## Work required
After dropping the pictures, give again exactly the lines of the data from its first line through the line with "3 bonus points |", which is included as well.

[Collection entries]
################

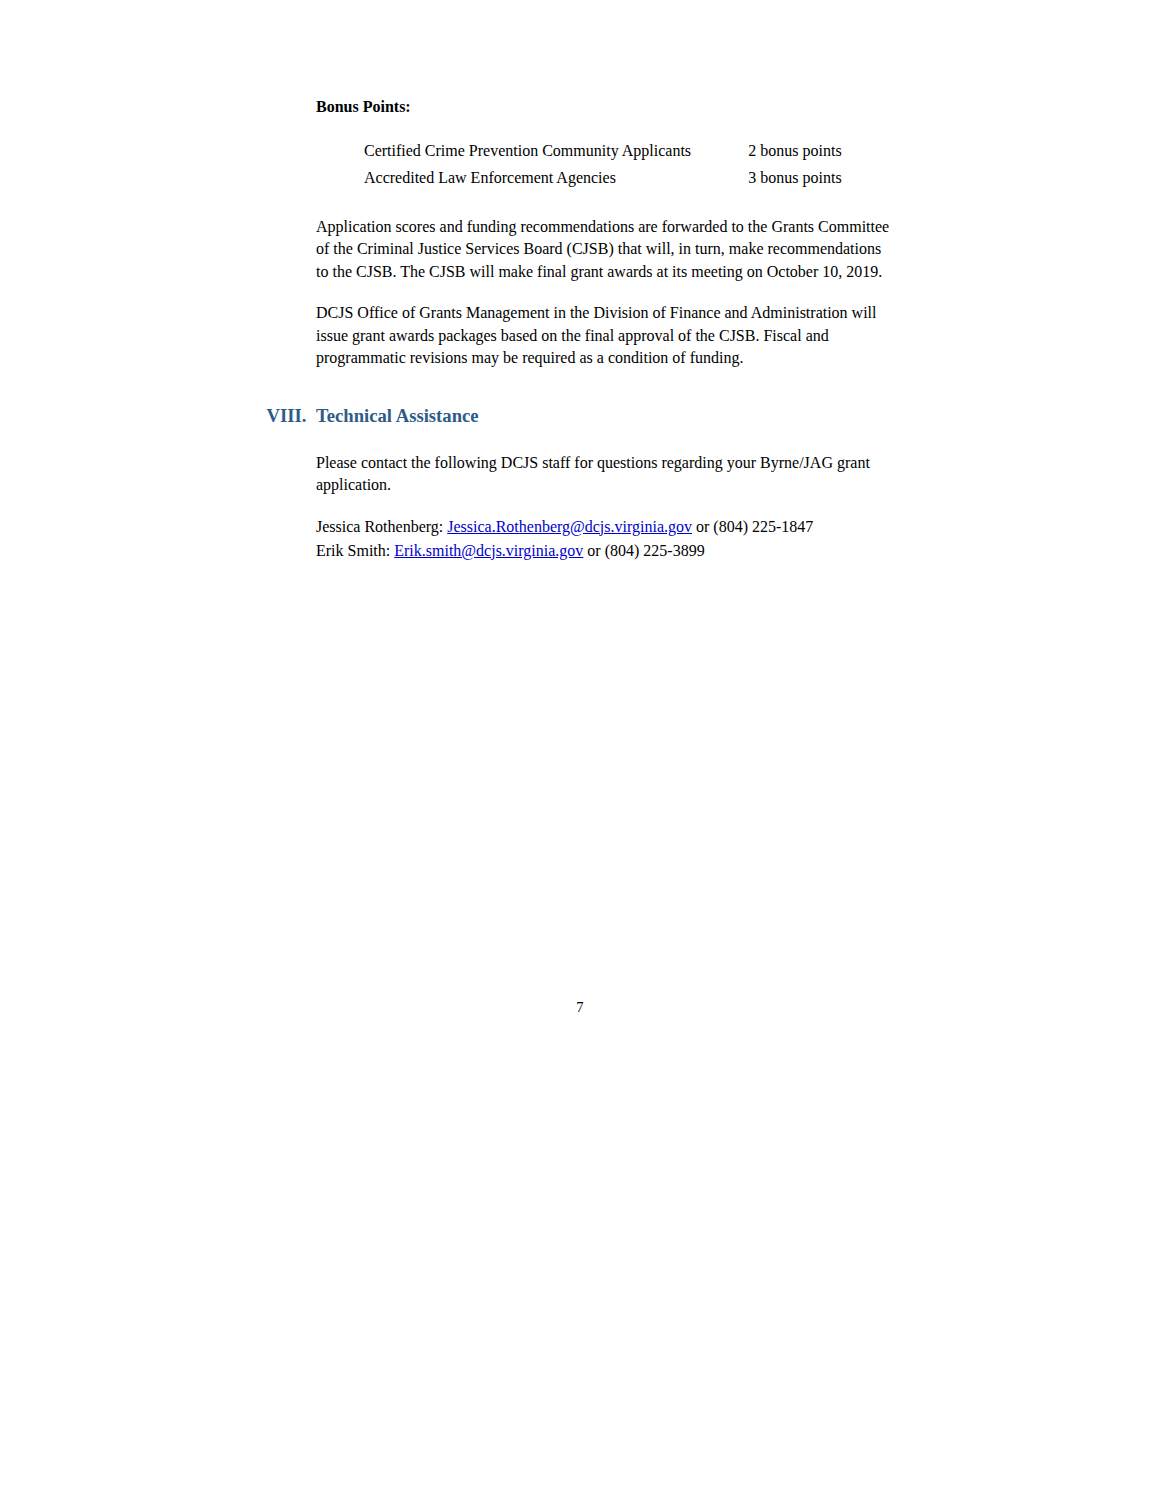Bonus Points:
| Certified Crime Prevention Community Applicants | 2 bonus points |
| Accredited Law Enforcement Agencies | 3 bonus points |
Application scores and funding recommendations are forwarded to the Grants Committee of the Criminal Justice Services Board (CJSB) that will, in turn, make recommendations to the CJSB. The CJSB will make final grant awards at its meeting on October 10, 2019.
DCJS Office of Grants Management in the Division of Finance and Administration will issue grant awards packages based on the final approval of the CJSB. Fiscal and programmatic revisions may be required as a condition of funding.
VIII. Technical Assistance
Please contact the following DCJS staff for questions regarding your Byrne/JAG grant application.
Jessica Rothenberg: Jessica.Rothenberg@dcjs.virginia.gov or (804) 225-1847
Erik Smith: Erik.smith@dcjs.virginia.gov or (804) 225-3899
7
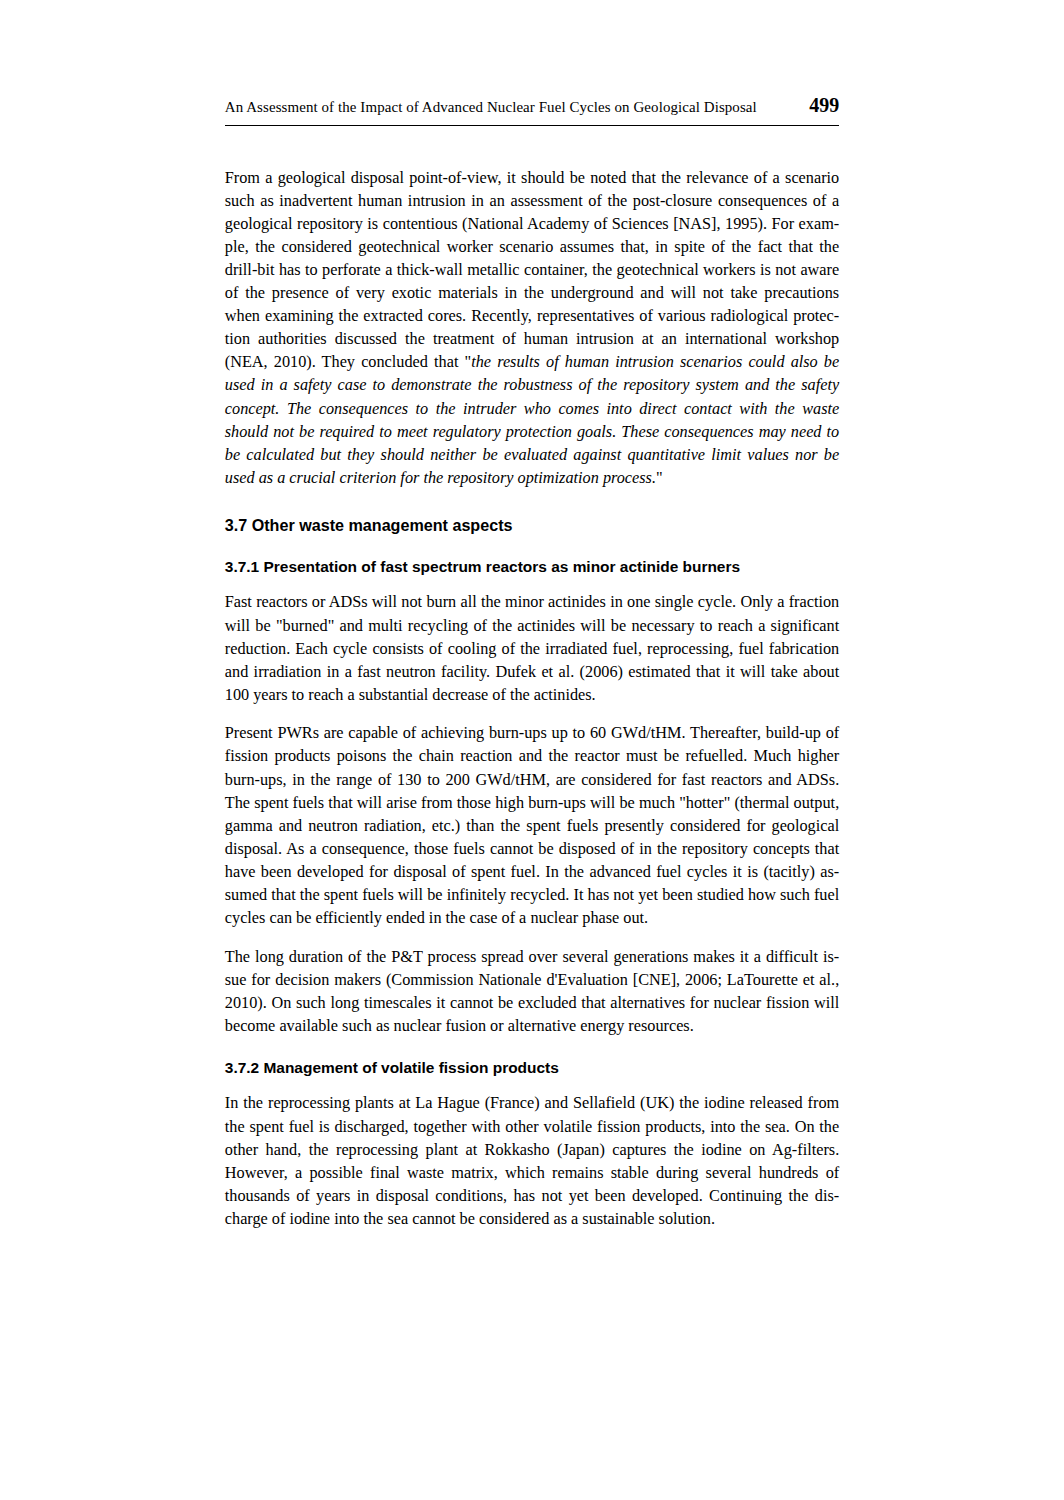An Assessment of the Impact of Advanced Nuclear Fuel Cycles on Geological Disposal 499
From a geological disposal point-of-view, it should be noted that the relevance of a scenario such as inadvertent human intrusion in an assessment of the post-closure consequences of a geological repository is contentious (National Academy of Sciences [NAS], 1995). For example, the considered geotechnical worker scenario assumes that, in spite of the fact that the drill-bit has to perforate a thick-wall metallic container, the geotechnical workers is not aware of the presence of very exotic materials in the underground and will not take precautions when examining the extracted cores. Recently, representatives of various radiological protection authorities discussed the treatment of human intrusion at an international workshop (NEA, 2010). They concluded that "the results of human intrusion scenarios could also be used in a safety case to demonstrate the robustness of the repository system and the safety concept. The consequences to the intruder who comes into direct contact with the waste should not be required to meet regulatory protection goals. These consequences may need to be calculated but they should neither be evaluated against quantitative limit values nor be used as a crucial criterion for the repository optimization process."
3.7 Other waste management aspects
3.7.1 Presentation of fast spectrum reactors as minor actinide burners
Fast reactors or ADSs will not burn all the minor actinides in one single cycle. Only a fraction will be "burned" and multi recycling of the actinides will be necessary to reach a significant reduction. Each cycle consists of cooling of the irradiated fuel, reprocessing, fuel fabrication and irradiation in a fast neutron facility. Dufek et al. (2006) estimated that it will take about 100 years to reach a substantial decrease of the actinides.
Present PWRs are capable of achieving burn-ups up to 60 GWd/tHM. Thereafter, build-up of fission products poisons the chain reaction and the reactor must be refuelled. Much higher burn-ups, in the range of 130 to 200 GWd/tHM, are considered for fast reactors and ADSs. The spent fuels that will arise from those high burn-ups will be much "hotter" (thermal output, gamma and neutron radiation, etc.) than the spent fuels presently considered for geological disposal. As a consequence, those fuels cannot be disposed of in the repository concepts that have been developed for disposal of spent fuel. In the advanced fuel cycles it is (tacitly) assumed that the spent fuels will be infinitely recycled. It has not yet been studied how such fuel cycles can be efficiently ended in the case of a nuclear phase out.
The long duration of the P&T process spread over several generations makes it a difficult issue for decision makers (Commission Nationale d'Evaluation [CNE], 2006; LaTourette et al., 2010). On such long timescales it cannot be excluded that alternatives for nuclear fission will become available such as nuclear fusion or alternative energy resources.
3.7.2 Management of volatile fission products
In the reprocessing plants at La Hague (France) and Sellafield (UK) the iodine released from the spent fuel is discharged, together with other volatile fission products, into the sea. On the other hand, the reprocessing plant at Rokkasho (Japan) captures the iodine on Ag-filters. However, a possible final waste matrix, which remains stable during several hundreds of thousands of years in disposal conditions, has not yet been developed. Continuing the discharge of iodine into the sea cannot be considered as a sustainable solution.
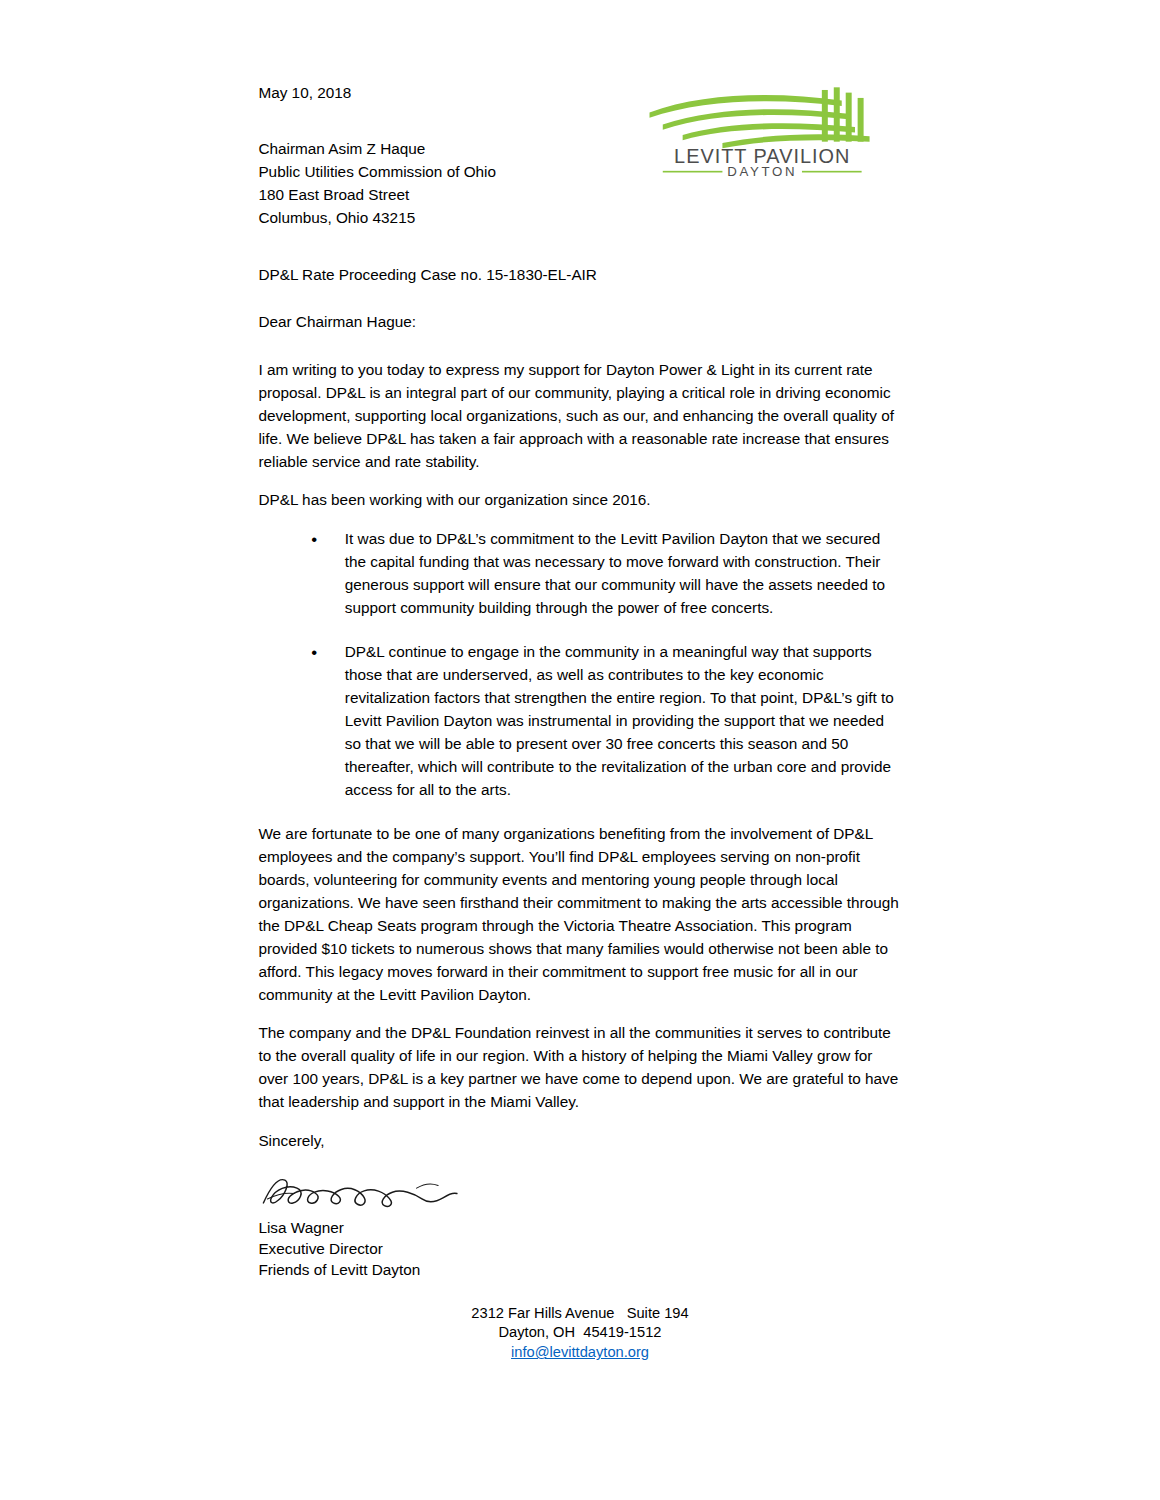May 10, 2018
Chairman Asim Z Haque
Public Utilities Commission of Ohio
180 East Broad Street
Columbus, Ohio 43215
Levitt Pavilion Dayton LEVITT PAVILION DAYTON
DP&L Rate Proceeding Case no. 15-1830-EL-AIR
Dear Chairman Hague:
I am writing to you today to express my support for Dayton Power & Light in its current rate proposal. DP&L is an integral part of our community, playing a critical role in driving economic development, supporting local organizations, such as our, and enhancing the overall quality of life. We believe DP&L has taken a fair approach with a reasonable rate increase that ensures reliable service and rate stability.
DP&L has been working with our organization since 2016.
It was due to DP&L’s commitment to the Levitt Pavilion Dayton that we secured the capital funding that was necessary to move forward with construction. Their generous support will ensure that our community will have the assets needed to support community building through the power of free concerts.
DP&L continue to engage in the community in a meaningful way that supports those that are underserved, as well as contributes to the key economic revitalization factors that strengthen the entire region. To that point, DP&L’s gift to Levitt Pavilion Dayton was instrumental in providing the support that we needed so that we will be able to present over 30 free concerts this season and 50 thereafter, which will contribute to the revitalization of the urban core and provide access for all to the arts.
We are fortunate to be one of many organizations benefiting from the involvement of DP&L employees and the company’s support. You’ll find DP&L employees serving on non-profit boards, volunteering for community events and mentoring young people through local organizations. We have seen firsthand their commitment to making the arts accessible through the DP&L Cheap Seats program through the Victoria Theatre Association. This program provided $10 tickets to numerous shows that many families would otherwise not been able to afford. This legacy moves forward in their commitment to support free music for all in our community at the Levitt Pavilion Dayton.
The company and the DP&L Foundation reinvest in all the communities it serves to contribute to the overall quality of life in our region. With a history of helping the Miami Valley grow for over 100 years, DP&L is a key partner we have come to depend upon. We are grateful to have that leadership and support in the Miami Valley.
Sincerely,
Lisa Wagner
Executive Director
Friends of Levitt Dayton
2312 Far Hills Avenue Suite 194
Dayton, OH 45419-1512
info@levittdayton.org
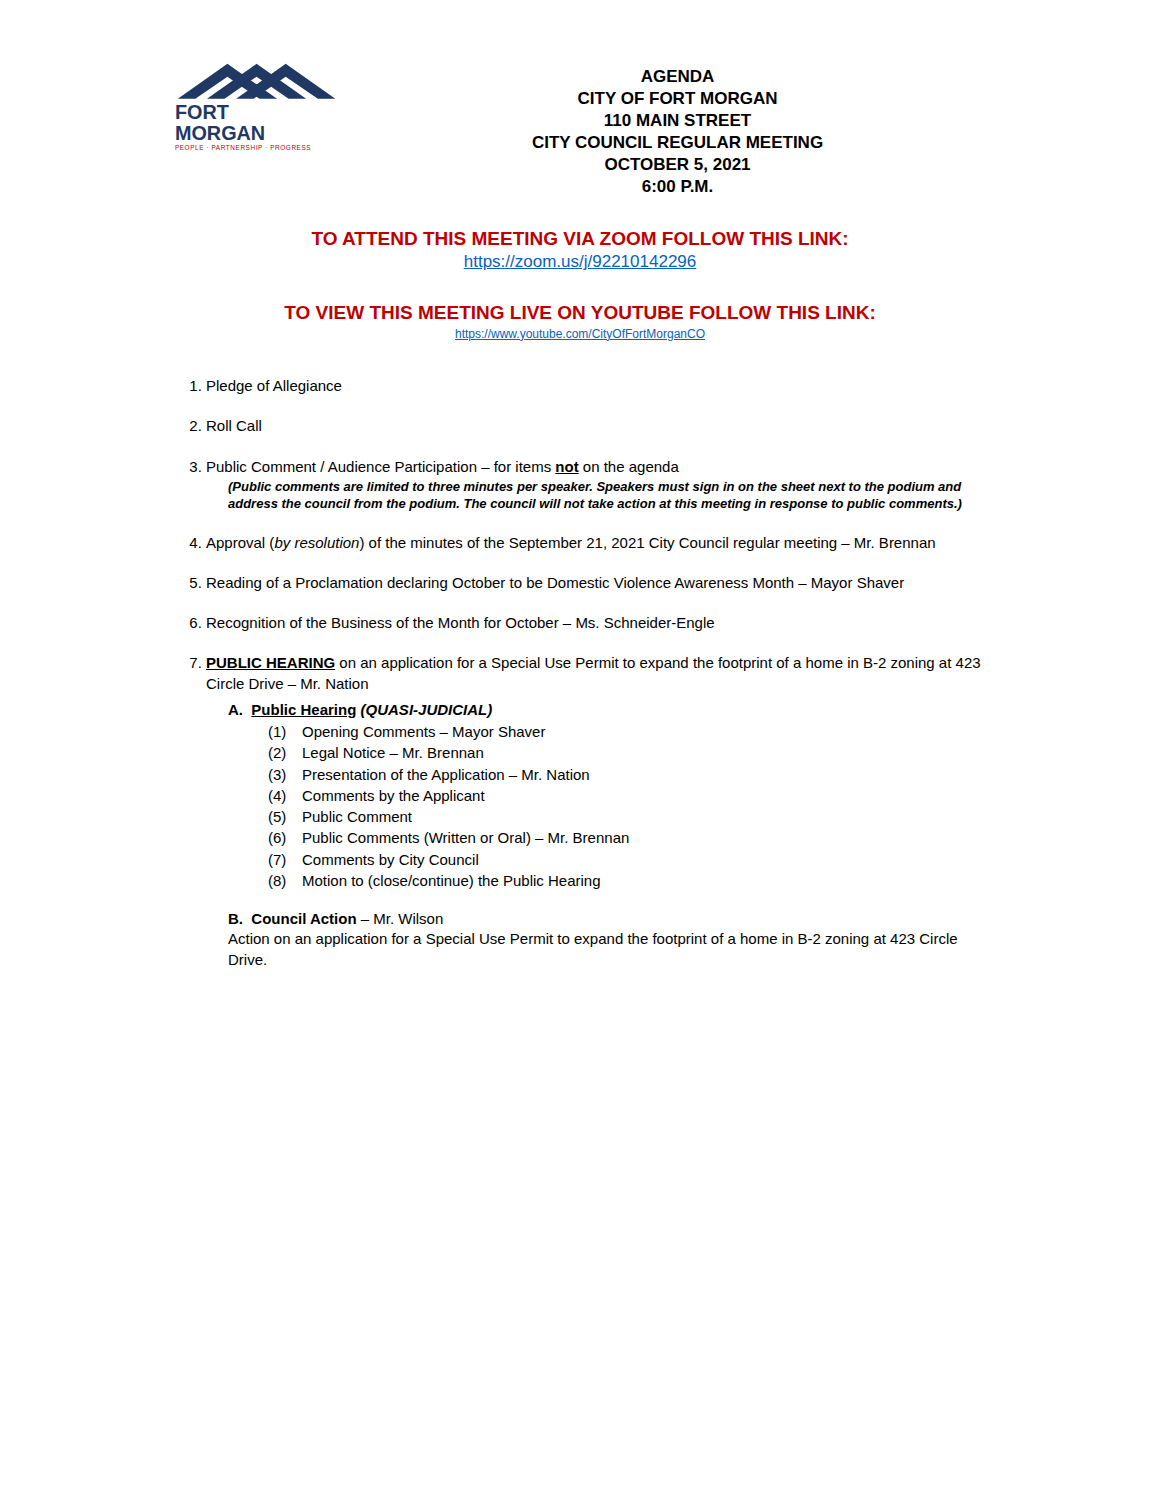FORT MORGAN PEOPLE · PARTNERSHIP · PROGRESS
AGENDA
CITY OF FORT MORGAN
110 MAIN STREET
CITY COUNCIL REGULAR MEETING
OCTOBER 5, 2021
6:00 P.M.
TO ATTEND THIS MEETING VIA ZOOM FOLLOW THIS LINK:
https://zoom.us/j/92210142296
TO VIEW THIS MEETING LIVE ON YOUTUBE FOLLOW THIS LINK:
https://www.youtube.com/CityOfFortMorganCO
Pledge of Allegiance
Roll Call
Public Comment / Audience Participation – for items not on the agenda
(Public comments are limited to three minutes per speaker. Speakers must sign in on the sheet next to the podium and address the council from the podium. The council will not take action at this meeting in response to public comments.)
Approval (by resolution) of the minutes of the September 21, 2021 City Council regular meeting – Mr. Brennan
Reading of a Proclamation declaring October to be Domestic Violence Awareness Month – Mayor Shaver
Recognition of the Business of the Month for October – Ms. Schneider-Engle
PUBLIC HEARING on an application for a Special Use Permit to expand the footprint of a home in B-2 zoning at 423 Circle Drive – Mr. Nation
A. Public Hearing (QUASI-JUDICIAL)
(1) Opening Comments – Mayor Shaver
(2) Legal Notice – Mr. Brennan
(3) Presentation of the Application – Mr. Nation
(4) Comments by the Applicant
(5) Public Comment
(6) Public Comments (Written or Oral) – Mr. Brennan
(7) Comments by City Council
(8) Motion to (close/continue) the Public Hearing
B. Council Action – Mr. Wilson
Action on an application for a Special Use Permit to expand the footprint of a home in B-2 zoning at 423 Circle Drive.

################

## Answer to this problem
Bonus Points:
| Certified Crime Prevention Community Applicants | 2 bonus points |
| Accredited Law Enforcement Agencies | 3 bonus points |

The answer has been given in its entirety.